Editorial

ONIP : Qui est congolais de souche et qui ne l'est pas ?

Depuis sa campagne électorale, Félix Antoine Tshisekedi alors candidat à la présidentielle du 30 décembre 2018, na cessé de promettre de rendre sa dignité au peuple congolais une fois élu. Maintenant qu'il est officiellement investi 5ème Président du Congo-Kinshasa depuis quelques semaines déjà, l'heure est à la matérialisation des promesses. Qui sont donc ces congolais qui doivent être fiers de leur appartenance où qu'ils soient.

Il est vrai que les enfants du propriétaire de la maison ne bénéficient pas des mêmes avantages que les visiteurs. C'est logique. Et il n'échappe non plus à personne qu'on peut habiter un pays et bénéficier des tous les avantages réservés à ses citoyens sans véritablement en être un. C'est aussi archi-connu.  Faire savoir qui est fils du pays et qui ne lest pas est le socle dun État de droit ont estimé beaucoup d'analystes. 

Compter les habitants du pays, les identifier où qu'ils soient, un projet titanesque, vivement souhaité par le nouveau président élu. Mais la question reste de savoir si c'est ce que veut vraiment les nouvelles autorités de la RDC ?

Le bon moment pour le recensement...  

Les bases ont été déjà posées par l'ex-Président Joseph Kabila par la mise en place dune institution habilitée à recenser et identifier les Congolais. L'Office nationale de l'identification de la population (ONIP). 

L'ancien Chef de l'État, avait à travers une ordonnance présidentielle créé et nommé les animateurs de l'ONIP. Institution mandatée pour identifier tous les Congolais d'ici et d'ailleurs en vue d'établir un fichier général de la population, de délivrer des cartes nationales d'identité, les cartes de résidant pour étrangers et toutes les autres pièces de valeur y relevant. L'objectif était d'actualiser les données démographiques étant donné que le dernier recensement « scientifique » en date réalisé en RDC remonte entre 1970 et 1987. Plus de 30 ans après, il y a nécessité de tout mettre à jour car la population congolaise a presque triplé durant ces trois décennies. Bien que la tâche s'avère ardue, déjà la seule existence de l'ONIP constitue un atout majeur pour le pays et ses autorités. Plus de souci à se faire. 

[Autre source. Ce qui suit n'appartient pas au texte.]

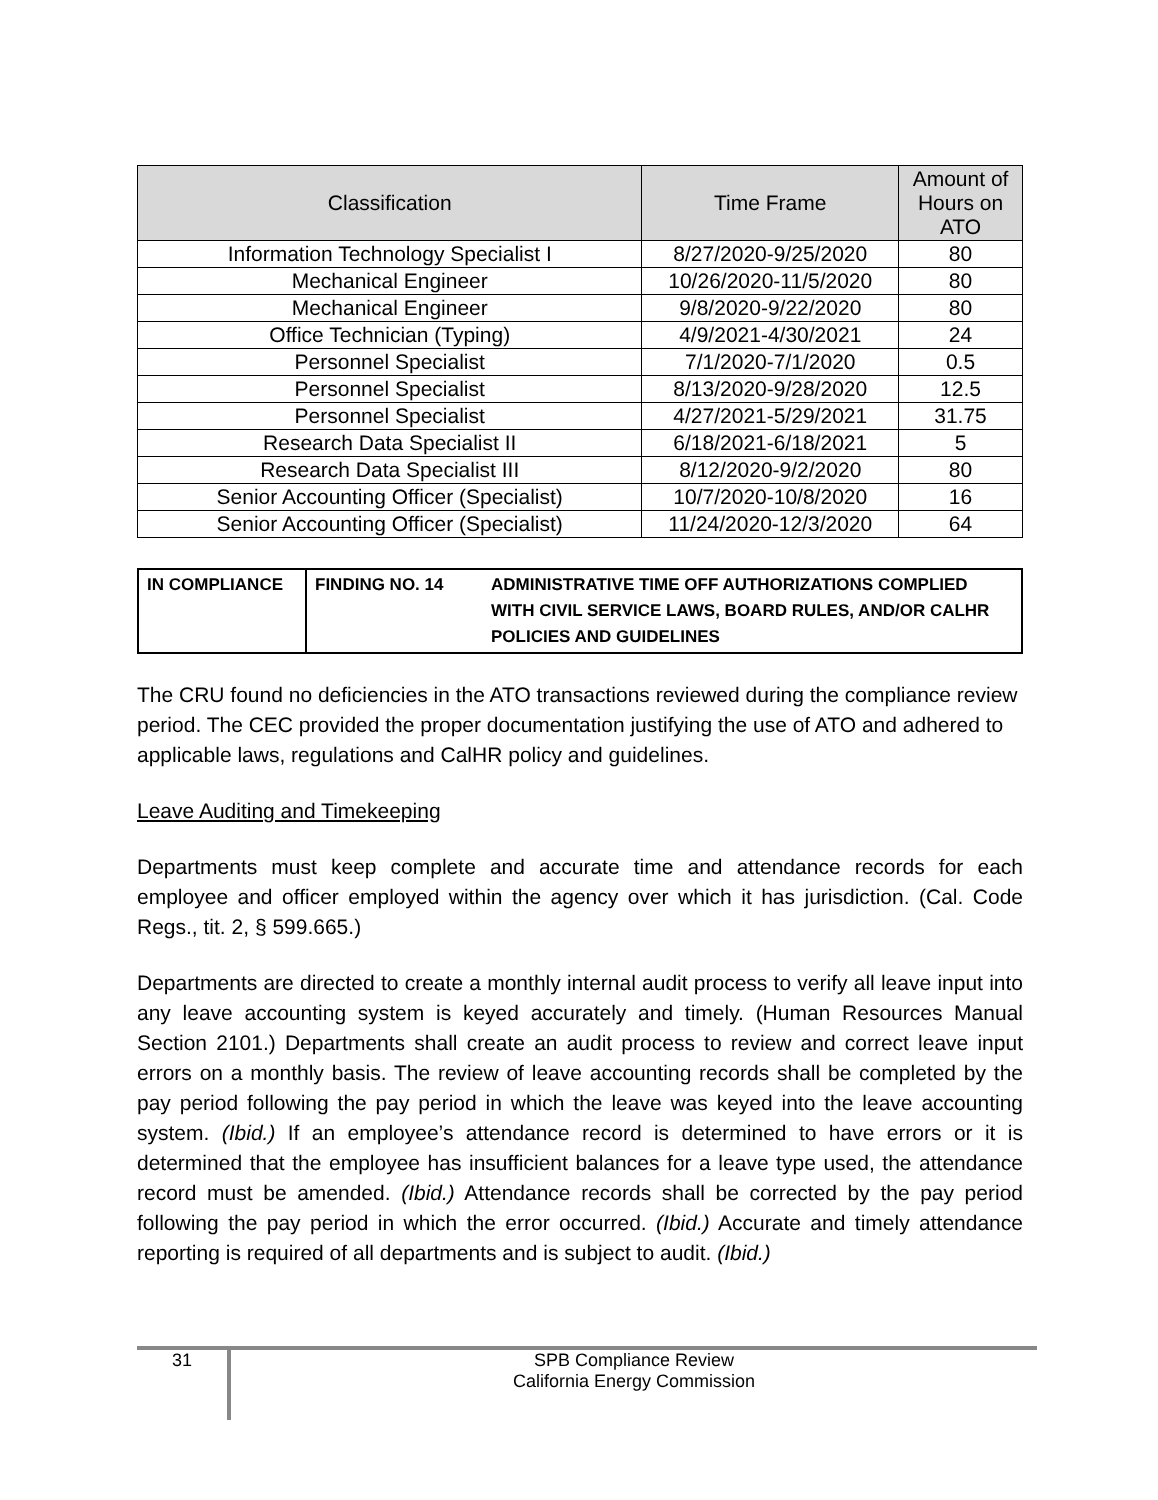| Classification | Time Frame | Amount of Hours on ATO |
| --- | --- | --- |
| Information Technology Specialist I | 8/27/2020-9/25/2020 | 80 |
| Mechanical Engineer | 10/26/2020-11/5/2020 | 80 |
| Mechanical Engineer | 9/8/2020-9/22/2020 | 80 |
| Office Technician (Typing) | 4/9/2021-4/30/2021 | 24 |
| Personnel Specialist | 7/1/2020-7/1/2020 | 0.5 |
| Personnel Specialist | 8/13/2020-9/28/2020 | 12.5 |
| Personnel Specialist | 4/27/2021-5/29/2021 | 31.75 |
| Research Data Specialist II | 6/18/2021-6/18/2021 | 5 |
| Research Data Specialist III | 8/12/2020-9/2/2020 | 80 |
| Senior Accounting Officer (Specialist) | 10/7/2020-10/8/2020 | 16 |
| Senior Accounting Officer (Specialist) | 11/24/2020-12/3/2020 | 64 |
| IN COMPLIANCE | FINDING NO. 14 | ADMINISTRATIVE TIME OFF AUTHORIZATIONS COMPLIED WITH CIVIL SERVICE LAWS, BOARD RULES, AND/OR CALHR POLICIES AND GUIDELINES |
The CRU found no deficiencies in the ATO transactions reviewed during the compliance review period. The CEC provided the proper documentation justifying the use of ATO and adhered to applicable laws, regulations and CalHR policy and guidelines.
Leave Auditing and Timekeeping
Departments must keep complete and accurate time and attendance records for each employee and officer employed within the agency over which it has jurisdiction. (Cal. Code Regs., tit. 2, § 599.665.)
Departments are directed to create a monthly internal audit process to verify all leave input into any leave accounting system is keyed accurately and timely. (Human Resources Manual Section 2101.) Departments shall create an audit process to review and correct leave input errors on a monthly basis. The review of leave accounting records shall be completed by the pay period following the pay period in which the leave was keyed into the leave accounting system. (Ibid.) If an employee’s attendance record is determined to have errors or it is determined that the employee has insufficient balances for a leave type used, the attendance record must be amended. (Ibid.) Attendance records shall be corrected by the pay period following the pay period in which the error occurred. (Ibid.) Accurate and timely attendance reporting is required of all departments and is subject to audit. (Ibid.)
31
SPB Compliance Review
California Energy Commission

Si le travail de l'ONIP était remis à demain, c'était simplement parce que la classe politique de l'époque avait jugé inopportun de conditionner les élections à l'identification de 80 millions des congolais. Avec ce nombre, il fallait attendre prêt de 4 ans, avaient fait savoir des experts de l'époque. Étant donné que pendant cette période ladite opération rimait avec élection, cela voulait aussi dire qu'il fallait repousser les élections. Chose qui a été évitée en son temps et par la population et par les politiciens avisés. 

Poursuivre avec les bonnes actions 

Le résultat de travail de l'ONIP sera dune grande utilité pour le pays. Il permettra d'avoir une cartographie démographique propre à la RDC, facilitera l'organisation des futures élections (et une répartition des sièges et des circonscriptions électorales équitables), à chaque Congolais même ceux vivant à l'extérieur du territoire national d'avoir une pièce d'identité officielle et légale ainsi qu'aux étrangers une carte de résidant. 

L'ONIP est-elle prête à recenser ? La question reste posée. Élection passée, le gouvernement de la République, est donc appelé à donner des moyens consistants pour que l'ONIP relève le défi. C'est maintenant ou jamais d'autant plus que le Président de la république tient à pérenniser les acquis pour gagner en temps dans la course à l'émergence de la RDC.